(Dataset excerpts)
----
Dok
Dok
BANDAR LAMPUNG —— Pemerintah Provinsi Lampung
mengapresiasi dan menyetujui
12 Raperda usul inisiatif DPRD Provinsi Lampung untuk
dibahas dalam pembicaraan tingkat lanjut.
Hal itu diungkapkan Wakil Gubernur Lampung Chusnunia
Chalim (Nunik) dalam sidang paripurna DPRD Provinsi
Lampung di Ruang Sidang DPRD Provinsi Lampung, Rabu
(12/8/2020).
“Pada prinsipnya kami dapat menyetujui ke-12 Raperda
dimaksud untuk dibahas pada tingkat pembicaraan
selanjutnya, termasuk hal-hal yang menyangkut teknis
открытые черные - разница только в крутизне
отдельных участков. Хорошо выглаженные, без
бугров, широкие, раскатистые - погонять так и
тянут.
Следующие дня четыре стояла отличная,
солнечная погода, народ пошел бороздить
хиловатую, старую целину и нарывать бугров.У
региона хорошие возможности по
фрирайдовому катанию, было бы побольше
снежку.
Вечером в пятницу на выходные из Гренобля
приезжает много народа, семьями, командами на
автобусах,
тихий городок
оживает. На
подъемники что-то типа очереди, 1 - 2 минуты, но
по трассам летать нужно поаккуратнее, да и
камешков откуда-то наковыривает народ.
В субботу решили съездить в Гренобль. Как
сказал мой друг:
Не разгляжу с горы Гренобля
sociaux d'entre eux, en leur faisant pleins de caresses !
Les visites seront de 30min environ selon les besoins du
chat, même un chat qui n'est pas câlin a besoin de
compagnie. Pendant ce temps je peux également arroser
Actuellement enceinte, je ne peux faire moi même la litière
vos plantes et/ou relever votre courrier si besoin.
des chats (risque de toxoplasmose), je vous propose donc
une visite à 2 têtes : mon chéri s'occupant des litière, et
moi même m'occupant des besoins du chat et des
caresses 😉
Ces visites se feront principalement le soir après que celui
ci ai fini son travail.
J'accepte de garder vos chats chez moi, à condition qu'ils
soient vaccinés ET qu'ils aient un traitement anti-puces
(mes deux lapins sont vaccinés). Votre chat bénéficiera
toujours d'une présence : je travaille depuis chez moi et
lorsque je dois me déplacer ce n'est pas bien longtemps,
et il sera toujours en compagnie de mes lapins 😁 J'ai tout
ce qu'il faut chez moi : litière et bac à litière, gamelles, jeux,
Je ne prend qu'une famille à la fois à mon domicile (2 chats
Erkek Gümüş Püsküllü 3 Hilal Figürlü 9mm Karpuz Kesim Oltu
----
### Aim of the task
What you give back must be the stretch above, starting at the line with "menyetujui ke-12 Raperda" and ending at the line with "soient vaccinés ET", copied exactly.

### The answer
“Pada prinsipnya kami dapat menyetujui ke-12 Raperda
dimaksud untuk dibahas pada tingkat pembicaraan
selanjutnya, termasuk hal-hal yang menyangkut teknis
открытые черные - разница только в крутизне
отдельных участков. Хорошо выглаженные, без
бугров, широкие, раскатистые - погонять так и
тянут.
Следующие дня четыре стояла отличная,
солнечная погода, народ пошел бороздить
хиловатую, старую целину и нарывать бугров.У
региона хорошие возможности по
фрирайдовому катанию, было бы побольше
снежку.
Вечером в пятницу на выходные из Гренобля
приезжает много народа, семьями, командами на
автобусах,
тихий городок
оживает. На
подъемники что-то типа очереди, 1 - 2 минуты, но
по трассам летать нужно поаккуратнее, да и
камешков откуда-то наковыривает народ.
В субботу решили съездить в Гренобль. Как
сказал мой друг:
Не разгляжу с горы Гренобля
sociaux d'entre eux, en leur faisant pleins de caresses !
Les visites seront de 30min environ selon les besoins du
chat, même un chat qui n'est pas câlin a besoin de
compagnie. Pendant ce temps je peux également arroser
Actuellement enceinte, je ne peux faire moi même la litière
vos plantes et/ou relever votre courrier si besoin.
des chats (risque de toxoplasmose), je vous propose donc
une visite à 2 têtes : mon chéri s'occupant des litière, et
moi même m'occupant des besoins du chat et des
caresses 😉
Ces visites se feront principalement le soir après que celui
ci ai fini son travail.
J'accepte de garder vos chats chez moi, à condition qu'ils
soient vaccinés ET qu'ils aient un traitement anti-puces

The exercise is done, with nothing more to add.